Lembramos que a participação de especialistas faz parte da construção de uma Ilha

Interdisciplinar de Racionalidade, e a forma que a equipe irá conduzi-la fará com que o

projeto realmente tenha a característica de ser interdisciplinar, não ficando apenas na

superficialidade da situação.

Etapa 4 – Ir à Prática: É a fase mais aproximada do cotidiano, no qual pode haver:

entrevistas, saídas de estudo, pesquisas, leituras, desmontar uma ferramenta tecnológica, entre

outras práticas. Este é o momento em que saímos do abstrato e trabalhamos com o concreto.

Fourez (1997, p. 117) utiliza o termo “Descer ao terreno” partindo da conjectura do que

conhecemos, para então aprimorá-la. “O objetivo desta etapa é de ter uma noção mais

concreta da situação” (FOUREZ apud SCHMITZ, 2004, p.113). E registra que ir à prática

depende dos objetivos do projeto e dos atores envolvidos na construção de uma Ilha de

Racionalidade. Podemos dizer que esta fase representa ao estudante o momento pelo qual

ocorre a maior aproximação entre o contexto estudado e o cotidiano.

Etapa 5 – Abertura aprofundada de alguma Caixa Preta para buscar Princípios

Disciplinares: Esta etapa consiste no aprofundamento de conteúdos conceituais que perfazem

disciplinas específicas. Fourez (1997, p. 118, tradução nossa) afirma que “Nesta fase pode-se,

na forma de uma investigação mais fundamental, aprofundar um ou outro aspecto do contexto

estudado, com o rigor de uma disciplina científica.” E acrescenta que cada conteúdo é

escolhido em função do contexto do projeto e dos estudantes.

Etapa 6 – Esquematizando a situação pensada: É a fase de compor uma síntese parcial

ou um esquema que relate o que foi estudado a partir da Ilha Interdisciplinar de

Racionalidade.
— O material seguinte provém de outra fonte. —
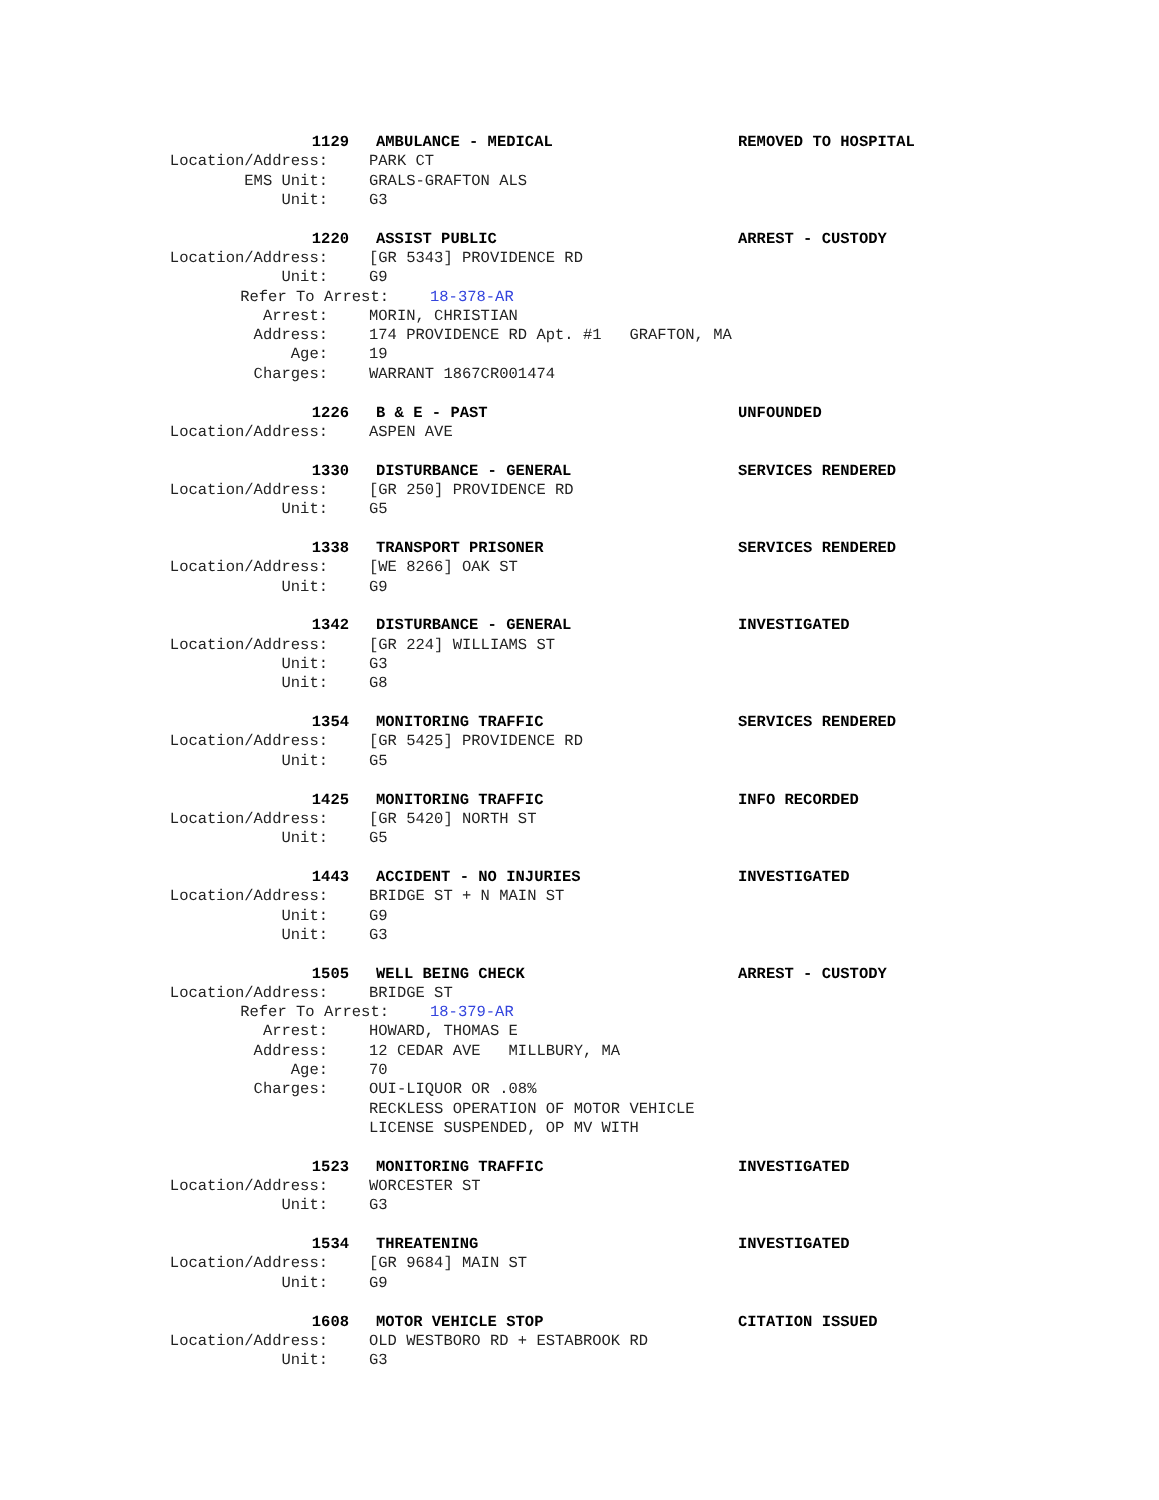1129 AMBULANCE - MEDICAL REMOVED TO HOSPITAL
Location/Address: PARK CT
EMS Unit: GRALS-GRAFTON ALS
Unit: G3
1220 ASSIST PUBLIC ARREST - CUSTODY
Location/Address: [GR 5343] PROVIDENCE RD
Unit: G9
Refer To Arrest: 18-378-AR
Arrest: MORIN, CHRISTIAN
Address: 174 PROVIDENCE RD Apt. #1 GRAFTON, MA
Age: 19
Charges: WARRANT 1867CR001474
1226 B & E - PAST UNFOUNDED
Location/Address: ASPEN AVE
1330 DISTURBANCE - GENERAL SERVICES RENDERED
Location/Address: [GR 250] PROVIDENCE RD
Unit: G5
1338 TRANSPORT PRISONER SERVICES RENDERED
Location/Address: [WE 8266] OAK ST
Unit: G9
1342 DISTURBANCE - GENERAL INVESTIGATED
Location/Address: [GR 224] WILLIAMS ST
Unit: G3
Unit: G8
1354 MONITORING TRAFFIC SERVICES RENDERED
Location/Address: [GR 5425] PROVIDENCE RD
Unit: G5
1425 MONITORING TRAFFIC INFO RECORDED
Location/Address: [GR 5420] NORTH ST
Unit: G5
1443 ACCIDENT - NO INJURIES INVESTIGATED
Location/Address: BRIDGE ST + N MAIN ST
Unit: G9
Unit: G3
1505 WELL BEING CHECK ARREST - CUSTODY
Location/Address: BRIDGE ST
Refer To Arrest: 18-379-AR
Arrest: HOWARD, THOMAS E
Address: 12 CEDAR AVE MILLBURY, MA
Age: 70
Charges: OUI-LIQUOR OR .08%
RECKLESS OPERATION OF MOTOR VEHICLE
LICENSE SUSPENDED, OP MV WITH
1523 MONITORING TRAFFIC INVESTIGATED
Location/Address: WORCESTER ST
Unit: G3
1534 THREATENING INVESTIGATED
Location/Address: [GR 9684] MAIN ST
Unit: G9
1608 MOTOR VEHICLE STOP CITATION ISSUED
Location/Address: OLD WESTBORO RD + ESTABROOK RD
Unit: G3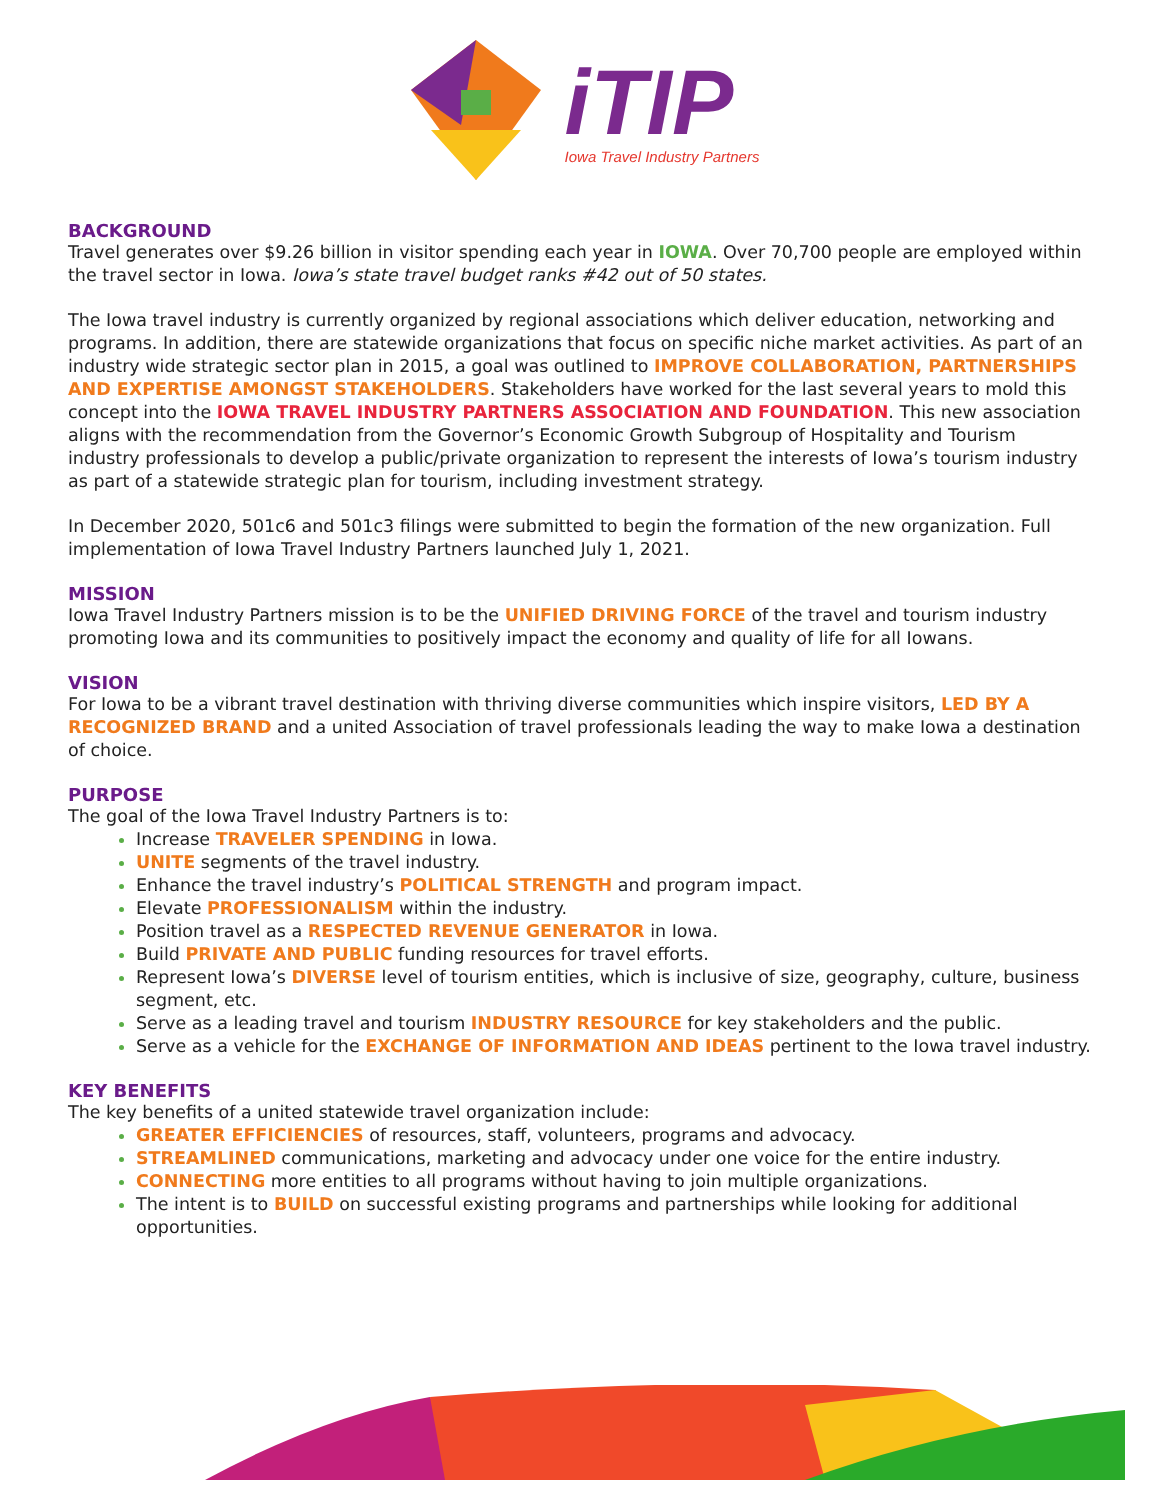iTIP
Iowa Travel Industry Partners
BACKGROUND
Travel generates over $9.26 billion in visitor spending each year in IOWA. Over 70,700 people are employed within the travel sector in Iowa. Iowa’s state travel budget ranks #42 out of 50 states.
The Iowa travel industry is currently organized by regional associations which deliver education, networking and programs. In addition, there are statewide organizations that focus on specific niche market activities. As part of an industry wide strategic sector plan in 2015, a goal was outlined to IMPROVE COLLABORATION, PARTNERSHIPS AND EXPERTISE AMONGST STAKEHOLDERS. Stakeholders have worked for the last several years to mold this concept into the IOWA TRAVEL INDUSTRY PARTNERS ASSOCIATION AND FOUNDATION. This new association aligns with the recommendation from the Governor’s Economic Growth Subgroup of Hospitality and Tourism industry professionals to develop a public/private organization to represent the interests of Iowa’s tourism industry as part of a statewide strategic plan for tourism, including investment strategy.
In December 2020, 501c6 and 501c3 filings were submitted to begin the formation of the new organization. Full implementation of Iowa Travel Industry Partners launched July 1, 2021.
MISSION
Iowa Travel Industry Partners mission is to be the UNIFIED DRIVING FORCE of the travel and tourism industry promoting Iowa and its communities to positively impact the economy and quality of life for all Iowans.
VISION
For Iowa to be a vibrant travel destination with thriving diverse communities which inspire visitors, LED BY A RECOGNIZED BRAND and a united Association of travel professionals leading the way to make Iowa a destination of choice.
PURPOSE
The goal of the Iowa Travel Industry Partners is to:
Increase TRAVELER SPENDING in Iowa.
UNITE segments of the travel industry.
Enhance the travel industry’s POLITICAL STRENGTH and program impact.
Elevate PROFESSIONALISM within the industry.
Position travel as a RESPECTED REVENUE GENERATOR in Iowa.
Build PRIVATE AND PUBLIC funding resources for travel efforts.
Represent Iowa’s DIVERSE level of tourism entities, which is inclusive of size, geography, culture, business segment, etc.
Serve as a leading travel and tourism INDUSTRY RESOURCE for key stakeholders and the public.
Serve as a vehicle for the EXCHANGE OF INFORMATION AND IDEAS pertinent to the Iowa travel industry.
KEY BENEFITS
The key benefits of a united statewide travel organization include:
GREATER EFFICIENCIES of resources, staff, volunteers, programs and advocacy.
STREAMLINED communications, marketing and advocacy under one voice for the entire industry.
CONNECTING more entities to all programs without having to join multiple organizations.
The intent is to BUILD on successful existing programs and partnerships while looking for additional opportunities.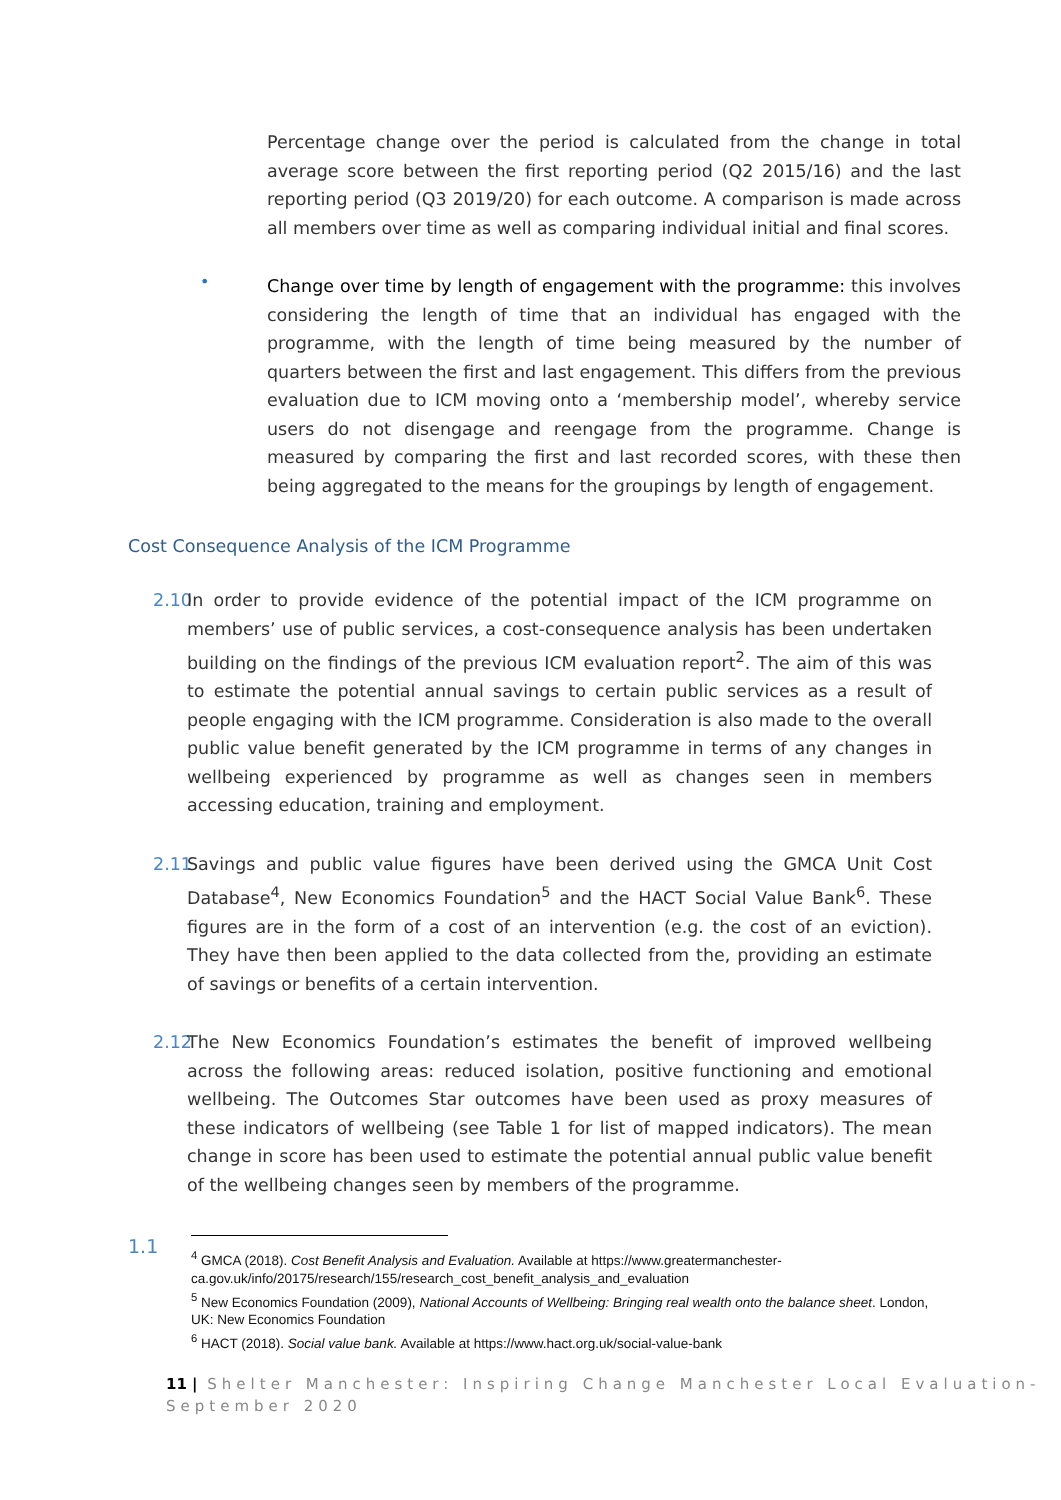Percentage change over the period is calculated from the change in total average score between the first reporting period (Q2 2015/16) and the last reporting period (Q3 2019/20) for each outcome. A comparison is made across all members over time as well as comparing individual initial and final scores.
•
Change over time by length of engagement with the programme: this involves considering the length of time that an individual has engaged with the programme, with the length of time being measured by the number of quarters between the first and last engagement. This differs from the previous evaluation due to ICM moving onto a ‘membership model’, whereby service users do not disengage and reengage from the programme. Change is measured by comparing the first and last recorded scores, with these then being aggregated to the means for the groupings by length of engagement.
Cost Consequence Analysis of the ICM Programme
2.10
In order to provide evidence of the potential impact of the ICM programme on members’ use of public services, a cost-consequence analysis has been undertaken building on the findings of the previous ICM evaluation report<sup>2</sup>. The aim of this was to estimate the potential annual savings to certain public services as a result of people engaging with the ICM programme. Consideration is also made to the overall public value benefit generated by the ICM programme in terms of any changes in wellbeing experienced by programme as well as changes seen in members accessing education, training and employment.
2.11
Savings and public value figures have been derived using the GMCA Unit Cost Database<sup>4</sup>, New Economics Foundation<sup>5</sup> and the HACT Social Value Bank<sup>6</sup>. These figures are in the form of a cost of an intervention (e.g. the cost of an eviction). They have then been applied to the data collected from the, providing an estimate of savings or benefits of a certain intervention.
2.12
The New Economics Foundation’s estimates the benefit of improved wellbeing across the following areas: reduced isolation, positive functioning and emotional wellbeing. The Outcomes Star outcomes have been used as proxy measures of these indicators of wellbeing (see Table 1 for list of mapped indicators). The mean change in score has been used to estimate the potential annual public value benefit of the wellbeing changes seen by members of the programme.
1.1
<sup>4</sup> GMCA (2018). Cost Benefit Analysis and Evaluation. Available at https://www.greatermanchester-ca.gov.uk/info/20175/research/155/research_cost_benefit_analysis_and_evaluation
<sup>5</sup> New Economics Foundation (2009), National Accounts of Wellbeing: Bringing real wealth onto the balance sheet. London, UK: New Economics Foundation
<sup>6</sup> HACT (2018). Social value bank. Available at https://www.hact.org.uk/social-value-bank
11 | Shelter Manchester: Inspiring Change Manchester Local Evaluation- September 2020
Esta etapa caracteriza-se pela apresentação do que já foi trabalhado durante o

percurso do projeto e apresenta resultados parciais da pesquisa. A síntese da IIR pode ser

apresentada através de um desenho, mapa conceitual, vídeo, maquete, texto, resumo, enfim,

algo que representa o que já foi conquistado.

Etapa 7 – Abrir algumas Caixas Pretas sem a ajuda de um Especialista: Nesta fase o

grupo poderá aprofundar questionamentos, ou caixas pretas, sem a ajuda de um especialista.

Esta etapa caracteriza-se como um complemento das etapas anteriores, haja vista que poderá

ocorrer a necessidade de buscar alguém que não esteja disponível. Neste caso, fica a

responsabilidade de buscar as informações necessárias, à própria equipe. “Desta maneira eles

constroem modelos aproximados e provisórios, que mesmo não contendo todo o rigor

necessário, tratam de situações envolvendo o cotidiano e produzindo um sentimento de

autonomia neles.” (SCHMITZ, 2004, p. 115)

Muitos recursos poderão ser utilizados para desencadear esta etapa, como: internet,

livros, revistas, vídeos, entre outros materiais.

Etapa 8 – Síntese da Ilha Interdisciplinar de Racionalidade (Produto final): Consiste

na elaboração de um texto, relato ou síntese do que foi construído durante o processo,

tomando o cuidado de não abranger somente uma disciplina. Maigain e Dufour (2008, p. 100,

grifo dos autores) completam que esta “... última etapa consiste, com efeito, em testar a

representação construída.”. Tal etapa pode ser concretizada através de vários modelos desde

que seja construído de forma que retrate o que foi aprendido durante o percurso.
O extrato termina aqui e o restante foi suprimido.